* [DATA SHOWN]

*** Block opens ***

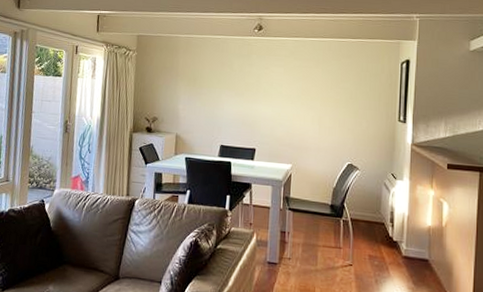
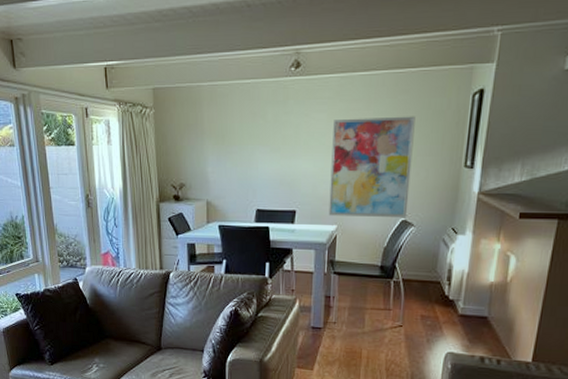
wall art: none [284,74,356,161] -> present [328,116,416,217]

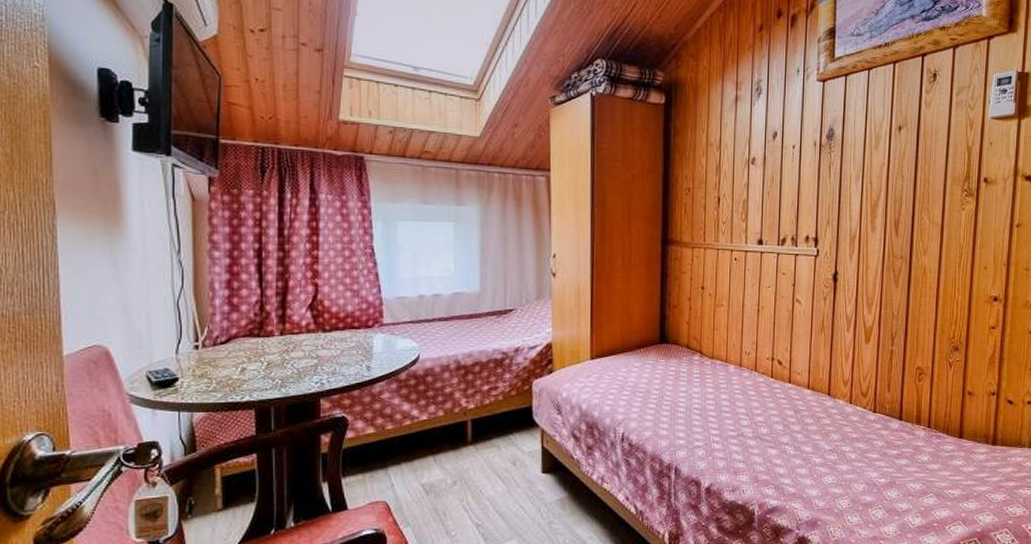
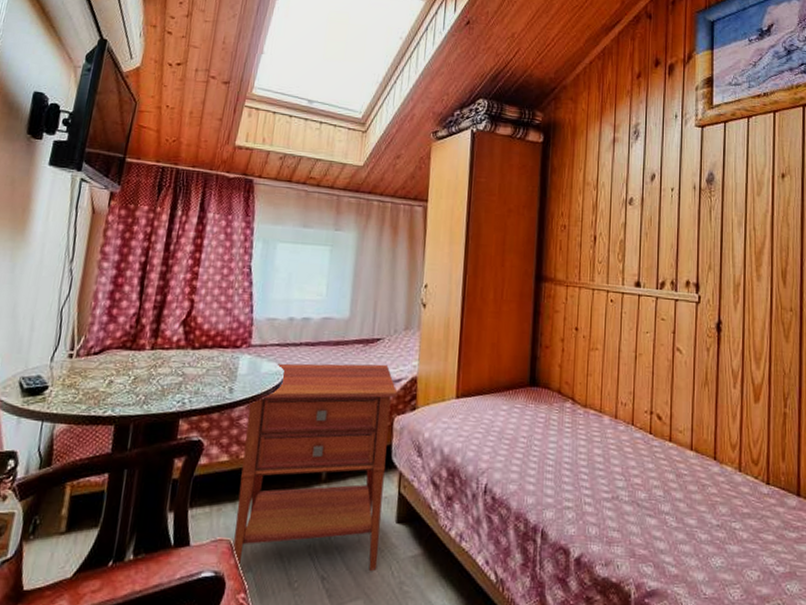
nightstand: none [388,333,535,521] -> present [233,363,399,571]

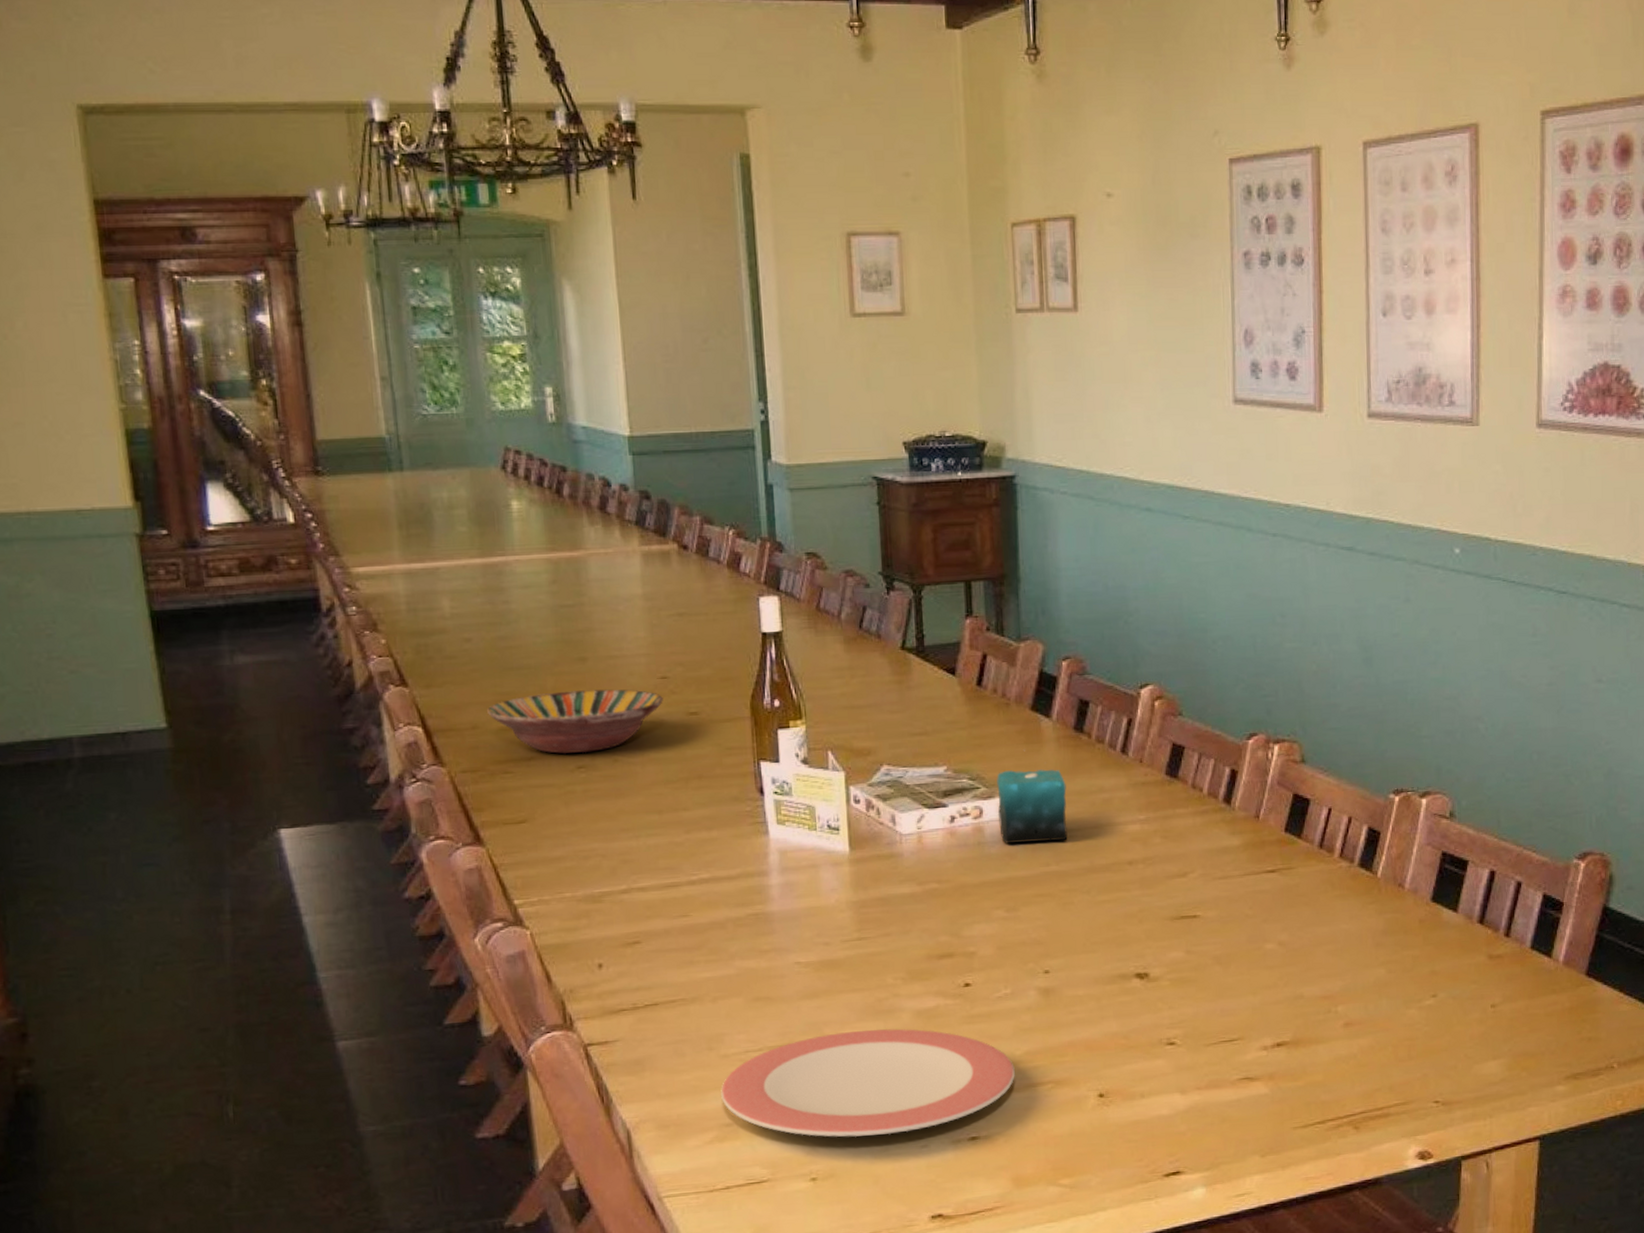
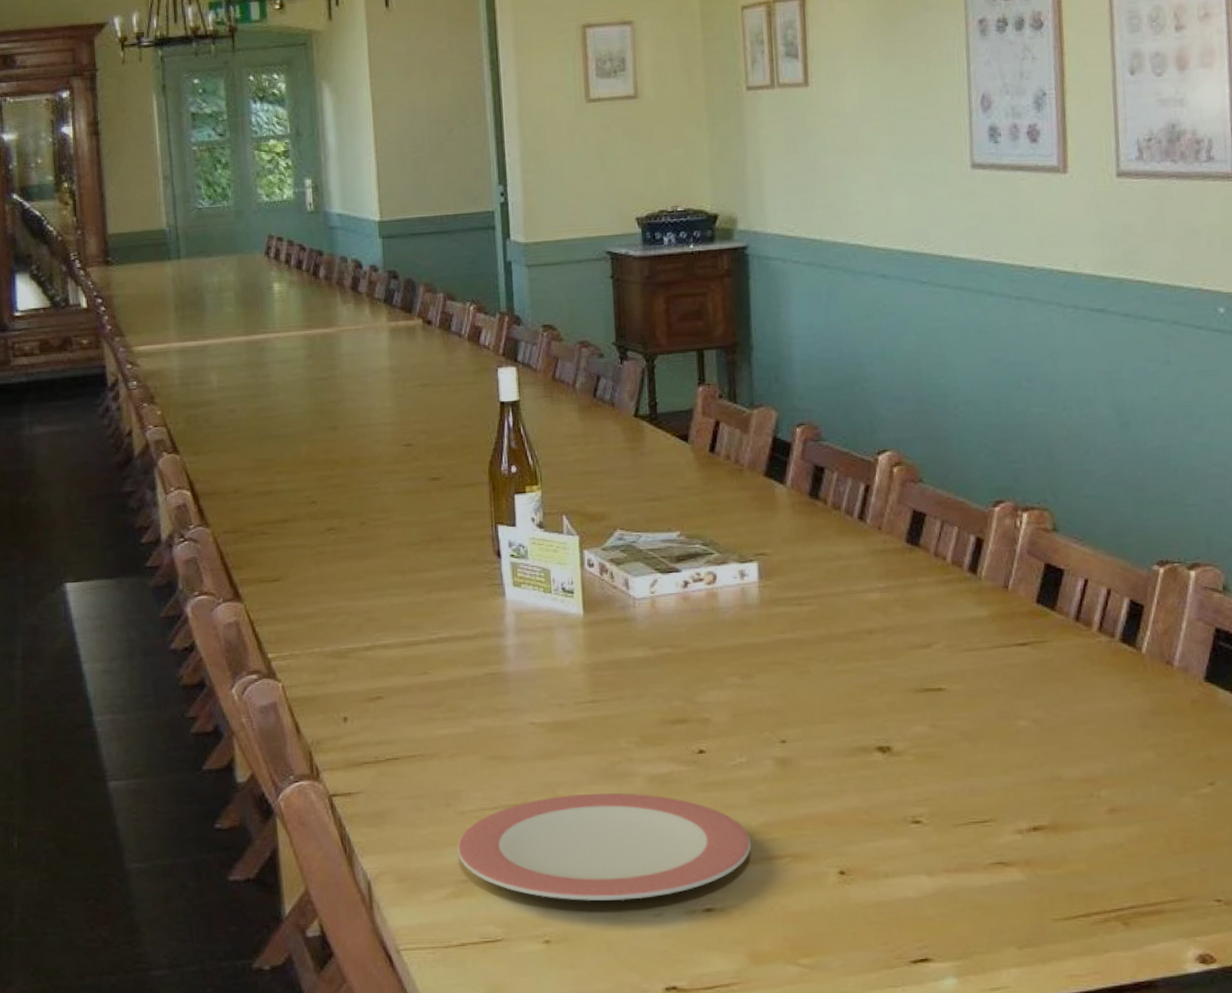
serving bowl: present [487,689,663,754] -> none [248,456,407,516]
candle: present [997,749,1068,844] -> none [730,515,804,611]

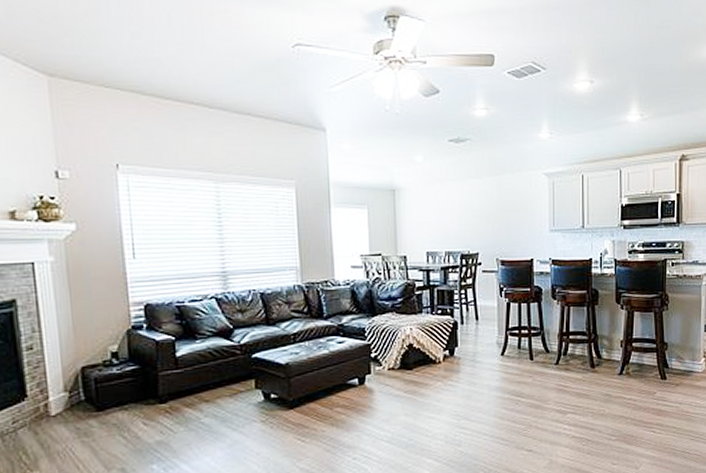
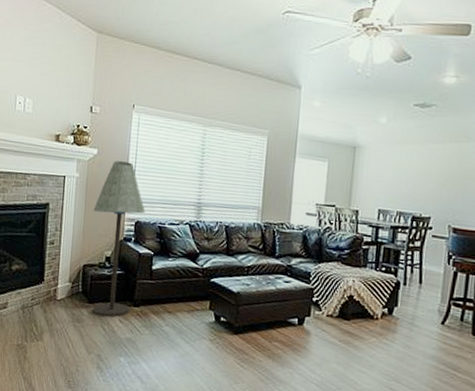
floor lamp: none [83,235,156,424] -> present [92,161,145,318]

*** Block closes ***

* [TASK OBJECTIVE] Reproduce the material word for word, but without its images.

* [SOLVED PROBLEM]
wall art: none [284,74,356,161] -> present [328,116,416,217]

nightstand: none [388,333,535,521] -> present [233,363,399,571]

serving bowl: present [487,689,663,754] -> none [248,456,407,516]
candle: present [997,749,1068,844] -> none [730,515,804,611]

floor lamp: none [83,235,156,424] -> present [92,161,145,318]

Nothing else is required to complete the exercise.